Exercise instructions ▸
• A. In the commitment certificate text, which block shows the commitment certificate manager issuing the commitment certificate?
• B. Please lay out the lines of the listing as a numbered list, starting with the line that contains "collection date: 1884-12" and going on through the end of the listing. Leave out blank lines.

Document extract ▸
* start *

This is shown in block 110. As shown in block 112, the commitment
certificate request verifier determines from a list of stored ucd's
that have already been analyzed to determine, whether a commitment
certificate has already been issued for the unique context data (If
the same ucd is requested again, because client communication unit
C maybe did not get the answer, the commitment certificate manager
12 sends the same certificate again, without any new timestamp or
other information, but with an error message additionally, see also
below.) If a commitment certificate has already been issued, the
client communication unit is notified Gus that an error has
occurred since each commitment certificate is unique for a given
request, as shown in block 114, the issued certificate is just sent
again, without any new timestamp or other information, but together
with an error message. If no commitment certificate has been
issued, the commitment certificate manager determines if it has
stored (106) general, or received (17) per context, user selected
certificate issuing condition data or commitment specific issuing
condition data fulfilling data in the request (28) or received data
33. If so, the system determines whether it has received the
necessary commitment specific issuing condition fulfillment data 19
and 33 that match the prestored issuing condition data and in the
received issuing condition data 17, and if the commitment in the
request would not exceed any pre-defined limit stored in 36. This
is shown in block 116.
[0044] If this check is successful, then the commitment certificate
manager issues the commitment certificate, as shown in block 118,
wherein the complete information contained in the certificate is
signed by the commitment certificate manager 12. Then the
commitment data and the limit data and the issuing conditions, if
necessary, are modified in 36, as shown in block 120.

* end *

Data supplied ▸
* start *

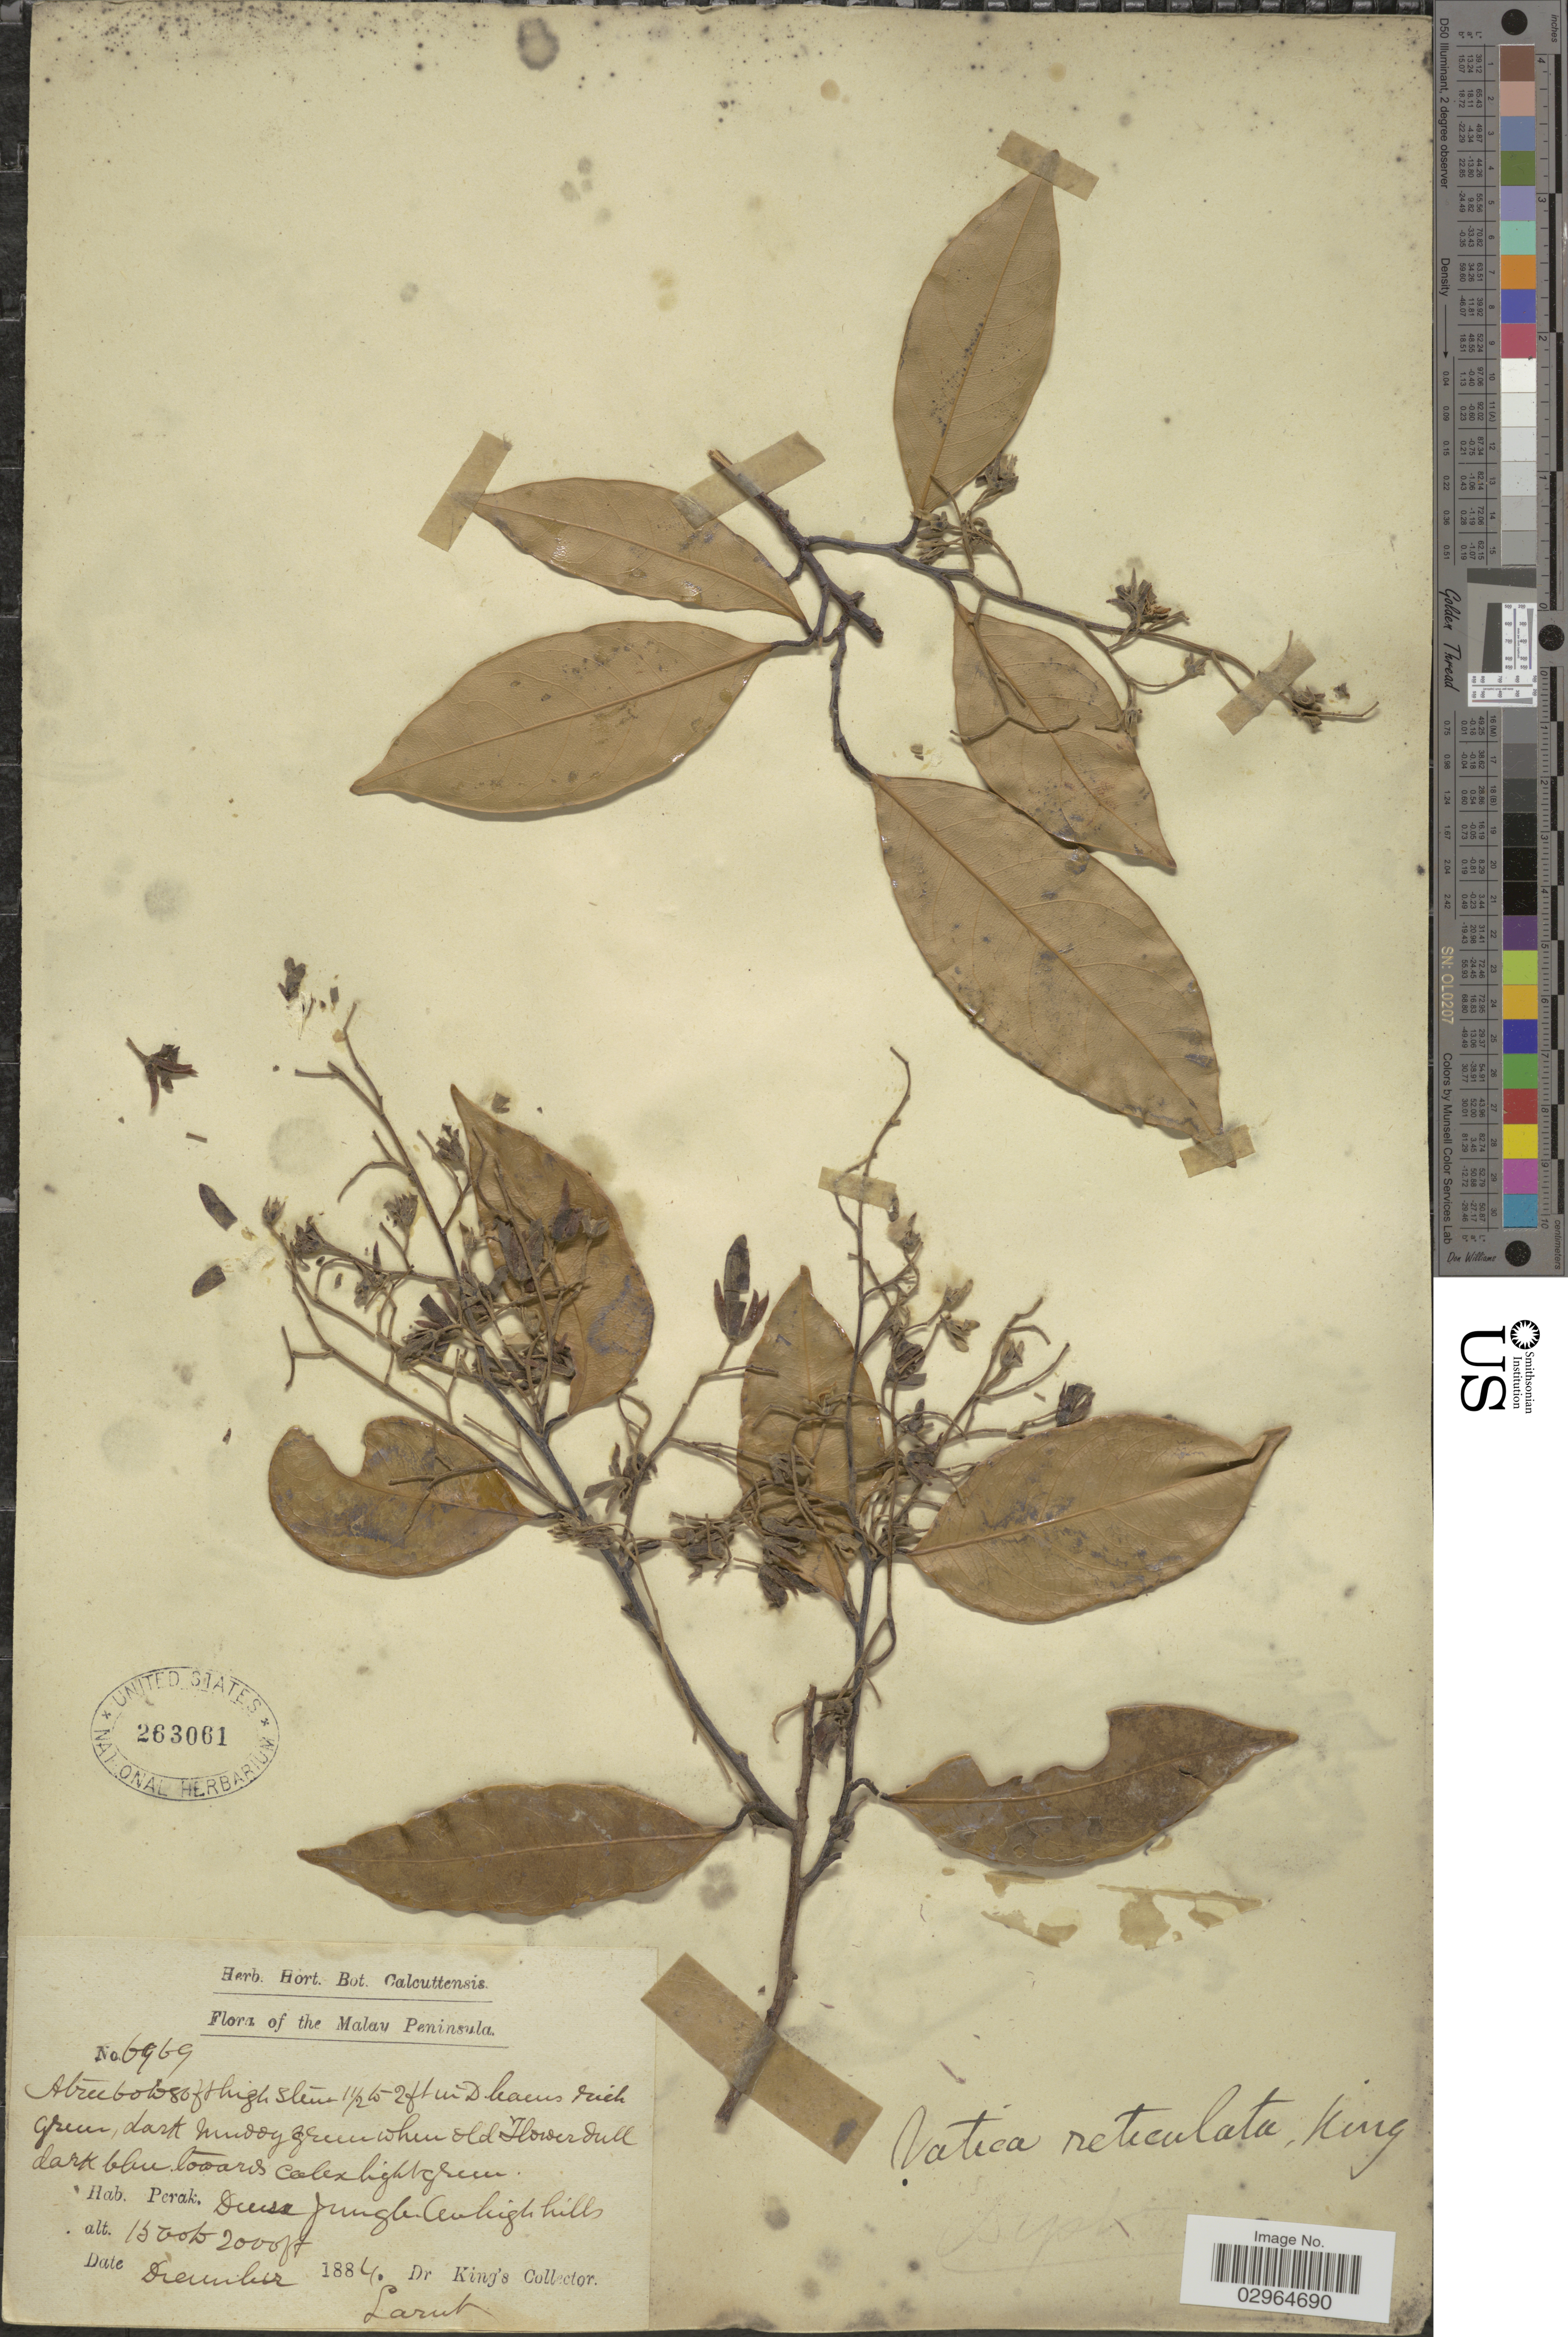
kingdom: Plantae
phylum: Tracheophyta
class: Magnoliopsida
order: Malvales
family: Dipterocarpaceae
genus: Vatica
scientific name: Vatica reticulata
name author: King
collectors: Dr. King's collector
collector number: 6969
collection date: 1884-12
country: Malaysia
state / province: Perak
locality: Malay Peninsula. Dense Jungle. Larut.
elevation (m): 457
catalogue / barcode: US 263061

* end *

Answers for the exercise ▸
• A. Block 118

• B.
1. collection date: 1884-12
2. country: Malaysia
3. state / province: Perak
4. locality: Malay Peninsula. Dense Jungle. Larut.
5. elevation (m): 457
6. catalogue / barcode: US 263061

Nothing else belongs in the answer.